Summary
In Lewis v. Bragan, 576 F.2d 678 (5th Cir. 1978), this Court entertained a motion for appointment of counsel in a case in which the district court had summarily dismissed a section 1983 claimant's suit.
Summary of this case from Bienvenu v. Beauregard Parish Police JuryOpinion
No. 78-1272. Summary Calendar.
Rule 18, 5 Cir.; see Isbell Enterprises, Inc. v. Citizens Casualty Co. of New York et al., 5 Cir., 1970, 431 F.2d 409, Part I.
July 17, 1978.
Hubert Richard Lewis, pro se.
Dominick, Fletcher, Yeilding, Acker, Wood Lloyd, John F. Wood, Jr., Birmingham, Ala., for defendant-appellee.
Appeal from the United States District Court for the Northern District of Alabama.
Before GOLDBERG, AINSWORTH, and HILL, Circuit Judges.
The plaintiff-appellant filed a pro se § 1983 action against the warden of the prison in which the plaintiff is incarcerated. The plaintiff claimed that the warden failed to protect him from a violent inmate and that the plaintiff received inadequate medical treatment.
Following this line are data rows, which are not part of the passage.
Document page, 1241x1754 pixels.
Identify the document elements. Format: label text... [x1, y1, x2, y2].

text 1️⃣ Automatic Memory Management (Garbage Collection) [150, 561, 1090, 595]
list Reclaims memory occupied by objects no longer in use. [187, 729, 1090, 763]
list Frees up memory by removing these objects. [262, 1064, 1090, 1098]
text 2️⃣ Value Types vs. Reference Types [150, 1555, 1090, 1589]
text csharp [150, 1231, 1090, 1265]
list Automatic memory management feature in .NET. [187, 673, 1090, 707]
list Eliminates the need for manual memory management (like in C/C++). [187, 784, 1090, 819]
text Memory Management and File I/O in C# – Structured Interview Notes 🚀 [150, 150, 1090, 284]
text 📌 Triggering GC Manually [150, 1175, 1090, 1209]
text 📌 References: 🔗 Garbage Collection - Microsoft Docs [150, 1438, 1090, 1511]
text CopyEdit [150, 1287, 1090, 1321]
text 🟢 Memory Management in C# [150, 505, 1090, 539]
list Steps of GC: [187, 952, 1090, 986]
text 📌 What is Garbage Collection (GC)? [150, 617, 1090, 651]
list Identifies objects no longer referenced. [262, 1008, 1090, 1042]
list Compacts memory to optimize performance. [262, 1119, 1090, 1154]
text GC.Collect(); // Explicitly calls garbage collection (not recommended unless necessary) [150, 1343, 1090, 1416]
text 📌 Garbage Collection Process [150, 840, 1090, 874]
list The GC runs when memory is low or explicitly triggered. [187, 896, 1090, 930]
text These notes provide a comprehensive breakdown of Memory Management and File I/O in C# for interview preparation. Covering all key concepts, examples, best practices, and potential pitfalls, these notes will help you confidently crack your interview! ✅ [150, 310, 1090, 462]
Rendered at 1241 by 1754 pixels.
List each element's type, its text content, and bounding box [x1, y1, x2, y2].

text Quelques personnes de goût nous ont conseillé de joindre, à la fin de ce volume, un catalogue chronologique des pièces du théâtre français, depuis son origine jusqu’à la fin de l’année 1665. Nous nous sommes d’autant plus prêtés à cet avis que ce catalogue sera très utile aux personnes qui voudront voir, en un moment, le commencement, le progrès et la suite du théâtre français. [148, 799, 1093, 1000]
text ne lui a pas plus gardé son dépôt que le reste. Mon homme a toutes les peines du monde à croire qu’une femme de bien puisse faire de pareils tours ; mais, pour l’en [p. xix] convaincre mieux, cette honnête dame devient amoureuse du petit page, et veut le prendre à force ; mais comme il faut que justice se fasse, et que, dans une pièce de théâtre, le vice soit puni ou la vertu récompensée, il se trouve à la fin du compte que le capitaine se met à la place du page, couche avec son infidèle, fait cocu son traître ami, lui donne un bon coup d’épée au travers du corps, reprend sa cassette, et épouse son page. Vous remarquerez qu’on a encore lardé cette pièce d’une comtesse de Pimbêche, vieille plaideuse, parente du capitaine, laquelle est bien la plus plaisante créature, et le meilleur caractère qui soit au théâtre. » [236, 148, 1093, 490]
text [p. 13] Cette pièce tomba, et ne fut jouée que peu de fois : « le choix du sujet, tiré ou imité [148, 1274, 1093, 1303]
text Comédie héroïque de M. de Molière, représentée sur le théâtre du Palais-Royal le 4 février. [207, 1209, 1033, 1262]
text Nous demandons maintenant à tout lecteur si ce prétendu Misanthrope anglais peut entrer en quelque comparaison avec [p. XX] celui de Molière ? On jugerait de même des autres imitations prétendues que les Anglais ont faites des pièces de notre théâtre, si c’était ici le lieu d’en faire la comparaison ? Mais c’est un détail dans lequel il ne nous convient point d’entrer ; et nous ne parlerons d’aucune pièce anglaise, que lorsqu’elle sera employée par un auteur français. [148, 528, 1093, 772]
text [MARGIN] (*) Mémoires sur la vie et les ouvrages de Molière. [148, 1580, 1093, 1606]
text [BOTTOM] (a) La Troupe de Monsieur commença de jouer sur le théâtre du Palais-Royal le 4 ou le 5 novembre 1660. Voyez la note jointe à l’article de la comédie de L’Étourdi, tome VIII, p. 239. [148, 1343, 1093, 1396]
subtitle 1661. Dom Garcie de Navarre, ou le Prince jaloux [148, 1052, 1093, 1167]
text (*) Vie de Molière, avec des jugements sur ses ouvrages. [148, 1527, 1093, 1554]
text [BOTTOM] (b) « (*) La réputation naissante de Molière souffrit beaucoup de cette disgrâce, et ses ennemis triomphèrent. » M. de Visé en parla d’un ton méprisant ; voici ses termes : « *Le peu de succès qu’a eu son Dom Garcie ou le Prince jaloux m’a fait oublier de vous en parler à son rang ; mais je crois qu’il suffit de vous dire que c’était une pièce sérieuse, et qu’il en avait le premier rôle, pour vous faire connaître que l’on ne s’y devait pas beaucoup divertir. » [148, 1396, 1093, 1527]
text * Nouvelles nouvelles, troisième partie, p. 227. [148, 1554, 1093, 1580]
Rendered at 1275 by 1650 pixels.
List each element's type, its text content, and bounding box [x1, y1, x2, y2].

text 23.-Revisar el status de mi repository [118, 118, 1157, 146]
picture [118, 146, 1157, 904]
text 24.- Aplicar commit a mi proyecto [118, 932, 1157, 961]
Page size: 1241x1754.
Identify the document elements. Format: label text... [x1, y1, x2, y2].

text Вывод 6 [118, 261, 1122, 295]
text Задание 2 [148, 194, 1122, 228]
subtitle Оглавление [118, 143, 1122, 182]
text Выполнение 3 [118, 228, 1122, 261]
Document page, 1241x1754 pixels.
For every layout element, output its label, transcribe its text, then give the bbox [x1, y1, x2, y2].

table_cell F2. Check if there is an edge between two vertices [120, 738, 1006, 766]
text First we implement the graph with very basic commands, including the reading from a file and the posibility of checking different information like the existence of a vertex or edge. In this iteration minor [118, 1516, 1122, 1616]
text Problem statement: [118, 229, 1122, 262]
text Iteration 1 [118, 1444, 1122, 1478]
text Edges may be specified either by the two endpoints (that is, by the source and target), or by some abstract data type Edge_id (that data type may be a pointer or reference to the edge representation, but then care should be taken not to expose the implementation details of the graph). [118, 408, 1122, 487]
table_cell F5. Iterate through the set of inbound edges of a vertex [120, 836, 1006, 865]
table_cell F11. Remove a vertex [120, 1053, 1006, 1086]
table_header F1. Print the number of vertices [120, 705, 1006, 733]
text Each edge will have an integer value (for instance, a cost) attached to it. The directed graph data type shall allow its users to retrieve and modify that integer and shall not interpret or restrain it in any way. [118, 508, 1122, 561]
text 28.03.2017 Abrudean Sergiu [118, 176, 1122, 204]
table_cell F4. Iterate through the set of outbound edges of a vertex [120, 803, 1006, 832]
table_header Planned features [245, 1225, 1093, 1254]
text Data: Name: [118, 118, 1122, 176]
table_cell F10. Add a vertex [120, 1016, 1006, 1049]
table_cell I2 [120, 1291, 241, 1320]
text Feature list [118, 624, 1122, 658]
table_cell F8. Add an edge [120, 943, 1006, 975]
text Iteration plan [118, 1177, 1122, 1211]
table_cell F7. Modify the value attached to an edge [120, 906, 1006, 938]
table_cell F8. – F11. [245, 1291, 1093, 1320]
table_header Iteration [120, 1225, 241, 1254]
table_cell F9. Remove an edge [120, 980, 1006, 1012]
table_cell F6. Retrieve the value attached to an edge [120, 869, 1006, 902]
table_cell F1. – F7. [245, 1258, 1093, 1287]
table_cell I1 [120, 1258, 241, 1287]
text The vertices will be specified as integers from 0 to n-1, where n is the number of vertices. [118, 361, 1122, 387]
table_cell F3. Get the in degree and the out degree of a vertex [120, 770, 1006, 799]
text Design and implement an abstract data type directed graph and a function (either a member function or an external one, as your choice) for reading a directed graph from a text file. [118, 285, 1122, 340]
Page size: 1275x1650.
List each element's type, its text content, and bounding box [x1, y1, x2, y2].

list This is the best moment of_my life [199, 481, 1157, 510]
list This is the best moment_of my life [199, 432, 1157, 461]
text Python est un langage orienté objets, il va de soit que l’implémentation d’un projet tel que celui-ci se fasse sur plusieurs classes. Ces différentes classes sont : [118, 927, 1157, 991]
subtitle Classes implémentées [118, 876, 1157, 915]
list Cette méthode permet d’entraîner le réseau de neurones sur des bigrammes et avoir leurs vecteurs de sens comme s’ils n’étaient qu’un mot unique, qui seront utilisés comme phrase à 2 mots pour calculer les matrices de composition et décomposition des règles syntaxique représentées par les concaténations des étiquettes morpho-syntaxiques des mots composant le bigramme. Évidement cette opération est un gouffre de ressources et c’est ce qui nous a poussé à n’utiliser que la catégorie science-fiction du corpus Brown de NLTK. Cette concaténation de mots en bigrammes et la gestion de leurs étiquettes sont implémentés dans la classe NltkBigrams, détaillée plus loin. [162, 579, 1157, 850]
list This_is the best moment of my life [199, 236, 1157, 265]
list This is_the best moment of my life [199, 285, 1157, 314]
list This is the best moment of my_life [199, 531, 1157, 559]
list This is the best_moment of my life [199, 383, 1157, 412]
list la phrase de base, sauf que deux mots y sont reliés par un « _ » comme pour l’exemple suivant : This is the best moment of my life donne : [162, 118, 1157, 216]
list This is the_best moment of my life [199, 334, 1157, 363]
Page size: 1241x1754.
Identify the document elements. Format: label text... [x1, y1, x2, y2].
The plaintiff also requested appointment of counsel. Rather than determining the sufficiency of the complaint or requiring the warden to file an answer in accordance with the Federal Rules of Civil Procedure, the district court judge referred the complaint to a magistrate. The magistrate issued an "Order for Factual Response," which expressly stated that the "factual response" was not an appearance in the case. Although allegations in the warden's "factual response" conflicted with allegations in the complaint, the magistrate recommended that the action be dismissed. The district court judge adopted the magistrate's recommendation and dismissed the suit without an answer being filed by the proposed defendant, an evidentiary hearing, or a motion to dismiss or for summary judgment. The plaintiff timely filed a notice of appeal.
This suit is presently before the court on the plaintiff's petition for appointment of counsel to represent him on his appeal from the district court's dismissal of his suit. We deny the plaintiff's petition. Instead, we order that the plaintiff's appeal be docketed. Although we do not express any view concerning the merits of the plaintiff's allegations, we vacate the district court's dismissal of his action and remand the case for further proceedings. The plaintiff's complaint satisfies the standard of Conley v. Gibson, 355 U.S. 41, 45-46, 78 S.Ct. 99, 102, 2 L.Ed.2d 80 (1957); it does not appear "beyond doubt that the plaintiff can prove no set of facts in support of his claim which would entitle him to relief." Accord, Haines v. Kerner, 404 U.S. 519, 92 S.Ct. 594, 30 L.Ed.2d 652 (1972); Slavin v. Curry, 574 F.2d 1276 (5th Cir. 1978); Watson v. Ault, 525 F.2d 886 (5th Cir. 1976). Furthermore, the plaintiff's allegations conflicted with those of the proposed defendant. Because the plaintiff's complaint satisfies the standard stated in Conley v. Gibson, the district court may neither credit nor discredit either set of allegations at this stage of the proceedings. Therefore, the district court's dismissal of the plaintiff's suit on the basis of an ex parte factual determination was error. Rasberry v. Spradling, 558 F.2d 257 (5th Cir. 1977).
Summary disposition of this case is appropriate. See Browne v. Estelle, 544 F.2d 1244, 1244-45 (5th Cir. 1977); Groendyke Transport, Inc. v. Davis, 406 F.2d 1158, 1161-63 (5th Cir. 1969).
On remand, the warden shall be required to file an answer to the plaintiff's complaint. If the warden's and the plaintiff's allegations conflict, as would be indicated by the conflict between the warden's "factual response" and the complaint, the plaintiff is entitled to an appropriate evidentiary hearing.
During the pendency of this appeal, plaintiff filed a motion for a preliminary injunction in this court. Given our disposition of this appeal, we need not consider the motion at this time. Instead, we transfer the motion to the district court, for initial consideration on remand.